One of the Blofelds in the early James Bond films is unidentified, mainly because at the time before “You Only Live Twice” Blofeld was always portrayed with his face obscured and being overdubbed by another actor, so the physical actor was never actually credited.

It’s not a case where people ever previously wondered who the actor was, but it took a long time before Raymond Chandler’s (probable - there’s no proof) cameo in Double Indemnity was noticed.

In both From Russia, With Love and Thunderball, Anthony Dawson (who played Professor Dent in Doctor No) is now credited with the body, and Eric Pohlman with the voice.

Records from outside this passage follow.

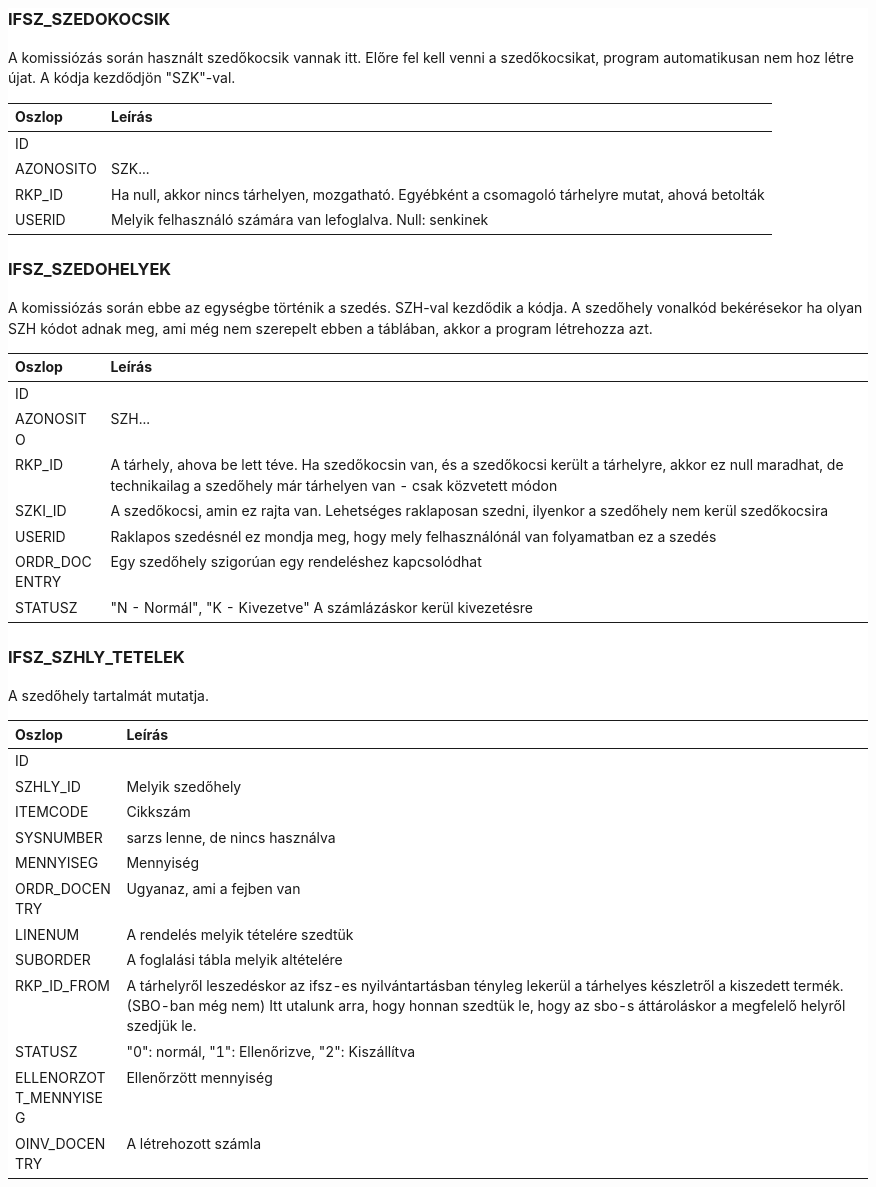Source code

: ### IFSZ_SZEDOKOCSIK

A komissiózás során használt szedőkocsik vannak itt. Előre fel kell venni a szedőkocsikat, program automatikusan nem hoz létre újat. A kódja kezdődjön "SZK"-val.

| Oszlop | Leírás |
|:-------|:-------|
| ID | |
| AZONOSITO | SZK... |
| RKP_ID | Ha null, akkor nincs tárhelyen, mozgatható. Egyébként a csomagoló tárhelyre mutat, ahová betolták |
| USERID | Melyik felhasználó számára van lefoglalva. Null: senkinek |

### IFSZ_SZEDOHELYEK

A komissiózás során ebbe az egységbe történik a szedés. SZH-val kezdődik a kódja. A szedőhely vonalkód bekérésekor ha olyan SZH kódot adnak meg, ami még nem szerepelt ebben a táblában, akkor a program létrehozza azt.

| Oszlop | Leírás |
|:-------|:-------|
| ID | |
| AZONOSITO | SZH... |
| RKP_ID | A tárhely, ahova be lett téve. Ha szedőkocsin van, és a szedőkocsi került a tárhelyre, akkor ez null maradhat, de technikailag a szedőhely már tárhelyen van - csak közvetett módon |
| SZKI_ID | A szedőkocsi, amin ez rajta van. Lehetséges raklaposan szedni, ilyenkor a szedőhely nem kerül szedőkocsira |
| USERID | Raklapos szedésnél ez mondja meg, hogy mely felhasználónál van folyamatban ez a szedés |
| ORDR_DOCENTRY | Egy szedőhely szigorúan egy rendeléshez kapcsolódhat |
| STATUSZ | "N - Normál", "K - Kivezetve" A számlázáskor kerül kivezetésre |

### IFSZ_SZHLY_TETELEK

A szedőhely tartalmát mutatja.

| Oszlop | Leírás |
|:-------|:-------|
| ID | |
| SZHLY_ID | Melyik szedőhely |
| ITEMCODE | Cikkszám |
| SYSNUMBER | sarzs lenne, de nincs használva |
| MENNYISEG | Mennyiség |
| ORDR_DOCENTRY | Ugyanaz, ami a fejben van |
| LINENUM | A rendelés melyik tételére szedtük |
| SUBORDER | A foglalási tábla melyik altételére |
| RKP_ID_FROM | A tárhelyről leszedéskor az ifsz-es nyilvántartásban tényleg lekerül a tárhelyes készletről a kiszedett termék. (SBO-ban még nem) Itt utalunk arra, hogy honnan szedtük le, hogy az sbo-s áttároláskor a megfelelő helyről szedjük le.
| STATUSZ | "0": normál, "1": Ellenőrizve, "2": Kiszállítva |
| ELLENORZOTT_MENNYISEG | Ellenőrzött mennyiség |
| OINV_DOCENTRY | A létrehozott számla |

^^And speaking of spy movies. . . In John Huston’s forgotten spy movie The Kremlin Letter (1970), one of the spies has a significant scene early in the first few minutes of the movie, and plays a pivotal role in the plot. Still unknown after all these years. On the other hand, German actor Steffen Zacharias is credited, and his scene lasts a few seconds, and you see only one side of his face. Not sure that he even has time to say anything.

I don’t know that this has been corroborated, but for many years, the identity of the blond Hitler Youth singer in “Cabaret” was unknown. I think the person supplying the vocals was known, but not the actor. He is now credited as “Oliver Collignon.” Maybe it’s legit, and maybe not.

I’m not sure how long this one was unidentified, but in Abbott and Costello meet Frankenstein Glenn Strange, who was then playing the Frankenstein Monster, had a camera fall on his foot and break some bones. So for some scenes Lon Chaney, Jr. (who’d played the role in Ghost of Frankenstein, the first actor to take the part after Karloff) played the monster, so her got to play two iconic Universal monsters in the same film.

You guys might be interested in helping the Library of Congress identify people from images in their film, TV and music collection.

And, speaking of unidentified people in photographs, for many years, the ‘Bow Tie Man’ in the FDR’s Social Security signing was unknown, but was eventually ferreted out by none other than researcher extraordinaire SDMB member (the late) Walloon.